William Walker: American Adventurer


Did you know that at one time an American ruled Nicaragua? This would be William Walker, who in his day was known as a “filibuster”, an independent colonizer who aimed to spread “Manifest Destiny” to Latin American countries. There were hundreds of these people, but Walker was by far the most successful of them. A Tennessean by birth, he was an ambitious and unusual man. Walker studied both law and medicine and at different times practiced as a doctor and a lawyer. In 1850, he was engaged to a deaf-mute woman named Ellen Martin, but she died. Thereafter Walker began his expansionism with his temporary takeover of Baja California, proclaiming the territory independent in 1853. The following year, he proclaimed the annexation of Sonora but he faced resistance and desertion and he and his forces had to retreat to the United States.
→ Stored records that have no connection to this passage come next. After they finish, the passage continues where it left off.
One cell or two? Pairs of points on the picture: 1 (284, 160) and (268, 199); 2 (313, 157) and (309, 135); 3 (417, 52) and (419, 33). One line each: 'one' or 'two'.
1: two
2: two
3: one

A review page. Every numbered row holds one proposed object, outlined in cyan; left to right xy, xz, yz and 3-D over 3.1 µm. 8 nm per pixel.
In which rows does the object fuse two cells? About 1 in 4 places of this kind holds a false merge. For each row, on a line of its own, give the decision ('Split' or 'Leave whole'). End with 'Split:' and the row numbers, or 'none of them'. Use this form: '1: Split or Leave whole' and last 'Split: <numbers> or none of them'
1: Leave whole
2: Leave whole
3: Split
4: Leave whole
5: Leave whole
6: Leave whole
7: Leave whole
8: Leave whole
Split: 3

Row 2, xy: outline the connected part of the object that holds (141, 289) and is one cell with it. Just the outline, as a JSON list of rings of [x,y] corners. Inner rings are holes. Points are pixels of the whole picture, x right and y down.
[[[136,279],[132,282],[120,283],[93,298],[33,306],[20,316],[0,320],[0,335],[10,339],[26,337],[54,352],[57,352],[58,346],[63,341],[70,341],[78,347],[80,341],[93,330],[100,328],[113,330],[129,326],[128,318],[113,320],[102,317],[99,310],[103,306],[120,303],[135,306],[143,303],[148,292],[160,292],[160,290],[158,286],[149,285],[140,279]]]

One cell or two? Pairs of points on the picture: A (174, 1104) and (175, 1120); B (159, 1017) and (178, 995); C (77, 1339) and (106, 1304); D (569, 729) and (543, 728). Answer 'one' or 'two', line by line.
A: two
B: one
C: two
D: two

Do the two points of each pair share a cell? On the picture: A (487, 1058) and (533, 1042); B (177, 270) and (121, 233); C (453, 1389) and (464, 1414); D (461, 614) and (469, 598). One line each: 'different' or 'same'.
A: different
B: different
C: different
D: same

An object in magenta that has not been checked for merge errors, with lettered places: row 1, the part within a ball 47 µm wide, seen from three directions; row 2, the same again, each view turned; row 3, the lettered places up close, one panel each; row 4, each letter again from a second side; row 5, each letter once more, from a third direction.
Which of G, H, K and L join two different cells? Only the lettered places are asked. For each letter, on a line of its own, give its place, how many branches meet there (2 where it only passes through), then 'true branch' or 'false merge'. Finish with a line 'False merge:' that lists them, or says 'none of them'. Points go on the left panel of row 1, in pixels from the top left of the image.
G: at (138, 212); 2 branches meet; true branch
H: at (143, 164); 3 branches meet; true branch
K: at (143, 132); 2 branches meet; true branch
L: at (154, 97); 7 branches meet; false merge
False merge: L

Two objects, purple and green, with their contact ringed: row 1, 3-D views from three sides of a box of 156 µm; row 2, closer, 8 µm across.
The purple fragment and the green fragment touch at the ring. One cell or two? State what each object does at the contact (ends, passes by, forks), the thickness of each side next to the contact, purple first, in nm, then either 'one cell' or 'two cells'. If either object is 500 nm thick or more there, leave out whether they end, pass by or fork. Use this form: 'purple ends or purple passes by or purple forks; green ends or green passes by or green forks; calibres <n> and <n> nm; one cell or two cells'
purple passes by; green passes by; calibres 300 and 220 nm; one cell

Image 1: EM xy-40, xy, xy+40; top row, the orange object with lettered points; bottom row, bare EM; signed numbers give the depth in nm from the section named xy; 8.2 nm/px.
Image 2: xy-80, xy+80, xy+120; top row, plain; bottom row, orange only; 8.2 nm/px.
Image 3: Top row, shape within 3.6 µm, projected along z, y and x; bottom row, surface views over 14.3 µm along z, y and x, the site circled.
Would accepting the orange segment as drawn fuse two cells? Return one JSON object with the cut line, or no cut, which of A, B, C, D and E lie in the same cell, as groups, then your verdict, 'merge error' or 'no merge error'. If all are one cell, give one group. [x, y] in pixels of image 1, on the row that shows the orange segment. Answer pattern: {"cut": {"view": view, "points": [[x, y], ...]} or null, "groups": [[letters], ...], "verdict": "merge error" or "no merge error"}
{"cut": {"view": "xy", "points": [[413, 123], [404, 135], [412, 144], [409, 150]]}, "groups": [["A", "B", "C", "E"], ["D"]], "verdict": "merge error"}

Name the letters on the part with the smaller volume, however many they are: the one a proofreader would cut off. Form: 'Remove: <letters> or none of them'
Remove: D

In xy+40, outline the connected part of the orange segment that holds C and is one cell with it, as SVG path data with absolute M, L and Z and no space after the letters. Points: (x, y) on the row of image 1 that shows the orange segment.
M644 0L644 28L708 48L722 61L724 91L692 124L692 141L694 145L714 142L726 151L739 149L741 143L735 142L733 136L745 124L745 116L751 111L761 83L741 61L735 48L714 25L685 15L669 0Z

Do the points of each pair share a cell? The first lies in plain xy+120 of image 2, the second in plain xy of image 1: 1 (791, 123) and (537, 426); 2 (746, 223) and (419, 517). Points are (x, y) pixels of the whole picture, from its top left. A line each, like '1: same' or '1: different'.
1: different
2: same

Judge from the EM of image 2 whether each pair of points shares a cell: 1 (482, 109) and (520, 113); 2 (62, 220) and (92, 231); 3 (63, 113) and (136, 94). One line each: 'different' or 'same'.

Although Walker was indicted for violating U.S. neutrality laws, he was acquitted and was thus able to continue his adventuring while remaining a hero among Californians. He was a figure not funded by the U.S. government, but had a small private army and intended to colonize Latin American countries to spread Americanism.

In the next few years, Walker met with his greatest success. In 1856, he and his forces overtook the government of Nicaragua on the invitation of President Castellon and he ruled for ten months. Walker had the support of a coalition of Nicaraguans and during this time he declared English the official language of the nation, confiscated lands from his political opponents and sold them to Americans, encouraged immigration from the United States, and eliminated the nation’s constitutional prohibition of slavery. The latter was an effort to win support from pro-slavery Americans and he did through the recognition of his government by the Pierce Administration, which was hostile to abolitionism. However, he made some enemies along the way. Much of the population of Nicaragua was opposed to his rule, and he made an enemy of both the British, who feared he constituted a threat to their colonies in the region, and of the powerful railroad and shipping magnate Cornelius Vanderbilt by confiscating his properties in the country and transferring them to rivals. Vanderbilt repaid Walker by sending an agent to Costa Rica with $40,000 in gold who persuaded the Costa Rican Army to invade Nicaragua and depose him. Ultimately, the military pressure from within Nicaragua as well as from Honduras, Guatemala, and Costa Rica, which feared they would be next on Walker’s territorial agenda, made long-term rule impossible. In the next year, after burning down the city of Granada to spite invading forces, he and his forces had to surrender to the U.S. Navy. By this time, the U.S. government had soured on him, with President James Buchanan stating, “That man has done more injury to the commercial & political interests of the United States than any man living” (Carlson).

The flag of Nicaragua under Walker’s rule

Walker was not one to give up, and he continued his “filibustering” after his departure, trying again to become Nicaragua’s leader. In 1860, he was arrested by British Naval Commander Nowell Salmon after landing in Honduras and instead of extraditing him to the United States, he turned him over to Honduran authorities, who executed him by firing squad. Walker was 36 years old.

William Walker was the foremost figure who tried to spread Manifest Destiny southward rather than westward and serves as an unofficial example of American imperialism, simply because he was never a representative of the U.S. government. Yet, he served as a representative of romantic American expansionist ideals and was a hero in the minds of many Americans of the time.


Carlson, P. American Schemers: William Walker. HistoryNet.